They called me to view the body on a lost spring morning when darkness webbed my house with threads of shadow. Some nights are like that; more now than before. Picture the World’s Greatest Detective, reluctant subject of sidebar articles in the Los Angeles Times and Los Angeles Magazine, stretched on his couch in an A-frame cave overlooking the city, not really sleeping at 3:58 A.M., when the phone rings with the terrible scream a phone can make only in those lonely hours.
I thought it was a reporter but answered anyway.
“Hello.”
“This is Detective Kelly Ruiz with LAPD calling for Elvis Cole. I apologize about the time.”
Her voice was guarded and coarse, reflecting the lateness of the hour. I pushed into a sitting position and cleared my throat. Police who call before sunrise have nothing to offer but bad news.
“This is Elvis Cole. How’d you get my number?”
I changed my home number when the news stories broke, but the reporters and cranks still called.
“One of the criminalists had it or got it from someone, I’m not sure. Either way, I’m sorry about calling you like this but we have a homicide. We have reason to believe you know the deceased.”
I swung my feet to the floor. The house was dark. I slid the glass doors open onto a deck that jutted like a diving platform into the darkness filling the canyon behind my house.
“Who is it?”
“Maybe you should come down here, see him for yourself. We’re downtown off Thirteenth near Figueroa. I could send a radio car if that would help.”
“I don’t know anything about it. What makes you think I know him?”
“He said some things before he died. Come down and take a look. I can send a car.”
“Am I a suspect?”
“Nothing like that. We just want to see if you can help with the ID.”
I was a suspect. Everyone who knows a homicide victim is a suspect until they’re cleared.
“What did he say, Ruiz? It’s four A.M., what happened down there?”
“What it is, we have a deceased Anglo male we believe to be the victim of a robbery. They got his wallet, so I can’t give you a name. We’re hoping you can help with that part. Here, listen—”
“Why do you think I know him?” A quick adrenaline rush pulsed through me. Who did I know who was now lying dead, surrounded by cops?
She plowed on with the description as if I hadn’t spoken.
“Anglo male, dyed-black hair thin on top, blue eyes, approximately seventy years but he could be older, I guess, kinda skinny, the way some men get when they’re older, and he has crucifix tattoos on both palms.”
She waited as if I would slap myself on the forehead when the flashbulb of recognition exploded behind my eyes.
“Why do you think I know him?”
“You don’t recognize the crucifixes? He has other tats of a religious nature. Jesus, the Virgin, things like that. None of this sounds familiar?”
“No. You told me he said some things, Ruiz, what did he say?”
She hesitated. I heard cop sounds behind her. She was probably standing outside; other cops were probably working the scene.
“You’re telling me you do not recognize this man’s description?”
“I don’t have any idea who you’re talking about. You want me down there, fine, I’ll come, but not until you tell me why.”
I heard more voices behind her, but not clearly enough to understand if they were speaking to her or not. When she spoke again, her voice was harsh, like she had made a difficult decision and didn’t much like it.
“Okay, what we have is a deceased male, as I’ve described, one gunshot to the chest. By his appearance and location, I would say he’s indigent, but we’re working on that. I’m the officer who found him. He was still conscious at that time and said things that suggested you would recognize his description.”
“What did he say?”
Ruiz hesitated, then spoke again.
“He said he was your father.”
I sat in my dark house without moving. I had started that night in bed, but ended on the couch, letting the canyon air flow over me to quiet my heart, but sleep had not come.
“Just like that, he told you he was my father.”
“He was dying. I tried to get a statement while I worked on him, but he took the stories from his pocket and told me he had been trying to find you—”
“What stories?”
“The newspaper stories.
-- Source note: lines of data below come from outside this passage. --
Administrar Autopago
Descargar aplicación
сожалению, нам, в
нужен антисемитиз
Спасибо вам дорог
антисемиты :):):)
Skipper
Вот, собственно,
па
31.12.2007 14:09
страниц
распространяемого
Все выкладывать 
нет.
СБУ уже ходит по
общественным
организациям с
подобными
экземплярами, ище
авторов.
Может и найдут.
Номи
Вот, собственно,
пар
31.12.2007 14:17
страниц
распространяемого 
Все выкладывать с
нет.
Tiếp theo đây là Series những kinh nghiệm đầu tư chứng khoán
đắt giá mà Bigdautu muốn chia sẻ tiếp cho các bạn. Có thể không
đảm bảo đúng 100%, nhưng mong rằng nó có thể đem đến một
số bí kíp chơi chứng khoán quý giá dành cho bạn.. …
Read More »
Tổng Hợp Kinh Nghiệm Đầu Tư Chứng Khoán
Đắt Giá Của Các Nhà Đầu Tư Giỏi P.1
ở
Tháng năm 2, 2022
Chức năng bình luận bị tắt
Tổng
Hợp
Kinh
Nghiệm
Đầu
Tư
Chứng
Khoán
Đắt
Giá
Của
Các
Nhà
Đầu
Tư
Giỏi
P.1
You’re the same Elvis Cole they wrote the stories about, aren’t you?”
“Yeah. That’s right.”
“He had these clippings. He pushed them at me and told me you were his son, but then he passed. That’s it. I figured you’d recognize the tats if you knew him, me thinking he was your father, but it sounds like you don’t.”
I didn’t answer.
“Mr. Cole?”
My voice came out hoarse, and the catch embarrassed me.
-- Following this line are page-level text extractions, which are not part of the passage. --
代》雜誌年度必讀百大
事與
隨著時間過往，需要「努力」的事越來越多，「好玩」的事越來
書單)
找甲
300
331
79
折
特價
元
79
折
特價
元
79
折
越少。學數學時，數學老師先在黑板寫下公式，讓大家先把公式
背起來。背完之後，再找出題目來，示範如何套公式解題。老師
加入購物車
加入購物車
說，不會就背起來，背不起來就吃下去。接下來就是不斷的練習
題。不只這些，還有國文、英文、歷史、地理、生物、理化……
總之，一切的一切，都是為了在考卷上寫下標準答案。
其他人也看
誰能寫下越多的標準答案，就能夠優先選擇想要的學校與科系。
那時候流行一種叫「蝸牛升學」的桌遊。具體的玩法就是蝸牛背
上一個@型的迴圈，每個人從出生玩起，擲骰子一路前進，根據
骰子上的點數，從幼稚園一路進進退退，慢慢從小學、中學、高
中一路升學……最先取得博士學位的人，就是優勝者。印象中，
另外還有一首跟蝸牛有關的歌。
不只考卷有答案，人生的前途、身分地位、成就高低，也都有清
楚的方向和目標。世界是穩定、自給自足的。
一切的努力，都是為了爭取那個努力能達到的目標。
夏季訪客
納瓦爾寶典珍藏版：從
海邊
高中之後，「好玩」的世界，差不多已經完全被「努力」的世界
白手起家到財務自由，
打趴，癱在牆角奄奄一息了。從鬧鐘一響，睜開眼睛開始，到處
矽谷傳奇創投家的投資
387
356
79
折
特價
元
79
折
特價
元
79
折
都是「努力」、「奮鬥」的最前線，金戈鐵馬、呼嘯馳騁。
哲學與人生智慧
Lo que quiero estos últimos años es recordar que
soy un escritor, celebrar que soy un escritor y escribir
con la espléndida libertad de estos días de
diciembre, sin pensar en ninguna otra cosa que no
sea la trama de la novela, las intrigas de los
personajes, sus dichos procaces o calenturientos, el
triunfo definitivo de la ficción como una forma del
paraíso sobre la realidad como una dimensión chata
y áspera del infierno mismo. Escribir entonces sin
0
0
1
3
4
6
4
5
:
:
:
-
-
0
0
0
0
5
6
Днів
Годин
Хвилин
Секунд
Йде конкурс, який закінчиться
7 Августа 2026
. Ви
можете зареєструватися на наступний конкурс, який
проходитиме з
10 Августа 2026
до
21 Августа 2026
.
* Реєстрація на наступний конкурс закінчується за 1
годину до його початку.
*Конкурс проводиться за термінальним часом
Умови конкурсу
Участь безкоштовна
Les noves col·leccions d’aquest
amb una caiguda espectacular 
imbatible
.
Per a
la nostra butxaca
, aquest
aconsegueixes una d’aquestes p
“I don’t know my father. I don’t know anything about him, and so far as I know he doesn’t know me.”
Ruiz was quiet for a while, then cleared her throat.
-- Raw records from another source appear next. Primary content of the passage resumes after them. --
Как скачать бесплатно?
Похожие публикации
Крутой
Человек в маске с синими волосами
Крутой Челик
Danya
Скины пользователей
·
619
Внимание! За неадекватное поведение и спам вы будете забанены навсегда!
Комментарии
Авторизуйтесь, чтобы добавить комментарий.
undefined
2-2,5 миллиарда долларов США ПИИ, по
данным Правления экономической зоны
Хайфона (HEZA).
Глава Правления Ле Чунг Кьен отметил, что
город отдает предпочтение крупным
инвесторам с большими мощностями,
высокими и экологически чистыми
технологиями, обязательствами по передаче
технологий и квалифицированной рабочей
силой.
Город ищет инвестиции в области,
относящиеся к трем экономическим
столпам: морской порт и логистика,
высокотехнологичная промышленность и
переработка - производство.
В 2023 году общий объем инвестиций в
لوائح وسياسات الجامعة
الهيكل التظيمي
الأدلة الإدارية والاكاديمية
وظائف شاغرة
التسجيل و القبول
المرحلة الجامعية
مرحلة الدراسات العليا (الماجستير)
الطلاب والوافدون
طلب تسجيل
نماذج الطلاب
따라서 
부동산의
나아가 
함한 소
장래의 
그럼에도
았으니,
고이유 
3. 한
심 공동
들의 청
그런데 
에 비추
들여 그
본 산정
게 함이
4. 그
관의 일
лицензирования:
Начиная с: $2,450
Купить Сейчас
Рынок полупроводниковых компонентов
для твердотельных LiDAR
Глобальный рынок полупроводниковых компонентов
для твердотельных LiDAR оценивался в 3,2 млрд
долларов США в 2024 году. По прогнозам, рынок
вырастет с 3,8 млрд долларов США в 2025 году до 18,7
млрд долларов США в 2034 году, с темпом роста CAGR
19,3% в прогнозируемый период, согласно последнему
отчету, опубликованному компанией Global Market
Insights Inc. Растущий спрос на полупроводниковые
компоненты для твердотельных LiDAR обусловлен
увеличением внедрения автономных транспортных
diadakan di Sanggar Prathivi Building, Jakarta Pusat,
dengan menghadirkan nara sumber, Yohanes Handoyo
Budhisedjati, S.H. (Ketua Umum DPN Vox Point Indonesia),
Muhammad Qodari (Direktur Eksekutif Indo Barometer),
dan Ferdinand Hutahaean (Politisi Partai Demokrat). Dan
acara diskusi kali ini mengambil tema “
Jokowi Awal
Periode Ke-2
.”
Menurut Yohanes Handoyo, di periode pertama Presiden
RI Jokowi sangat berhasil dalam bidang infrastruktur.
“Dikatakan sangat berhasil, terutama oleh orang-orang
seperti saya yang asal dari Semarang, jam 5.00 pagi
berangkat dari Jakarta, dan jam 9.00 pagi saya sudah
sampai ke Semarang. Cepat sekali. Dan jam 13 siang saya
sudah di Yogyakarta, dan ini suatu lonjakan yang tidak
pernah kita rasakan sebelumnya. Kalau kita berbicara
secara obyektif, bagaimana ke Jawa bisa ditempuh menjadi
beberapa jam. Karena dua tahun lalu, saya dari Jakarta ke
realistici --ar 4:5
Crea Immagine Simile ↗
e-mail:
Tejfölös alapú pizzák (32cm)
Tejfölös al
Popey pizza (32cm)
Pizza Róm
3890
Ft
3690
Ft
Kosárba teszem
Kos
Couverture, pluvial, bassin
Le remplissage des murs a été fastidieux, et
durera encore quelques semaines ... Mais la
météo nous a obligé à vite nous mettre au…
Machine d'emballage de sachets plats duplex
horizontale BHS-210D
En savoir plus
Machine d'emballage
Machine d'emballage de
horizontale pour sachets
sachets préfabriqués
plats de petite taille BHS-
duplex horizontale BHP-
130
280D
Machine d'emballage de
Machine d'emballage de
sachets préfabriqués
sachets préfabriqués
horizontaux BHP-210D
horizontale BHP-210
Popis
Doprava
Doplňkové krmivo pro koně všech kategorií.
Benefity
“Maybe you should come take a look. Just in case.”
“Yeah. Maybe I should.”
“I’ll tell you where we are.”
After I copied the address, I put down the phone but still did not move. I had not moved in hours. Outside, an owl flicked past the open glass doors. Three raccoons scratched across the deck, peered in without seeing me, then departed as quietly as a whisper. I must have been waiting for Ruiz to call. Why else would I have been awake that night and all the other nights except to wait like a child lost in the woods—a forgotten child waiting to be found.